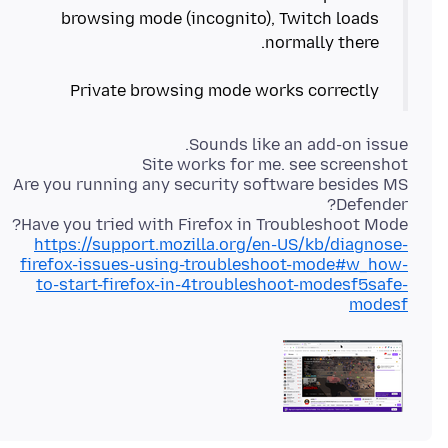
browsing mode (incognito), Twitch loads
Private browsing mode works correctly
Are you running any security software besides MS
Have you tried with Firefox in Troubleshoot Mode?
https://support.mozilla.org/en-US/kb/diagnose-
firefox-issues-using-troubleshoot-mode#w_how-
to-start-firefox-in-4troubleshoot-modesf5safe-
modesf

------------------------

**ASSIGNED TASK**: A bare number should be your reply: how many lines in the entries above include the word "browsing".

**EXERCISE RESULT**: 2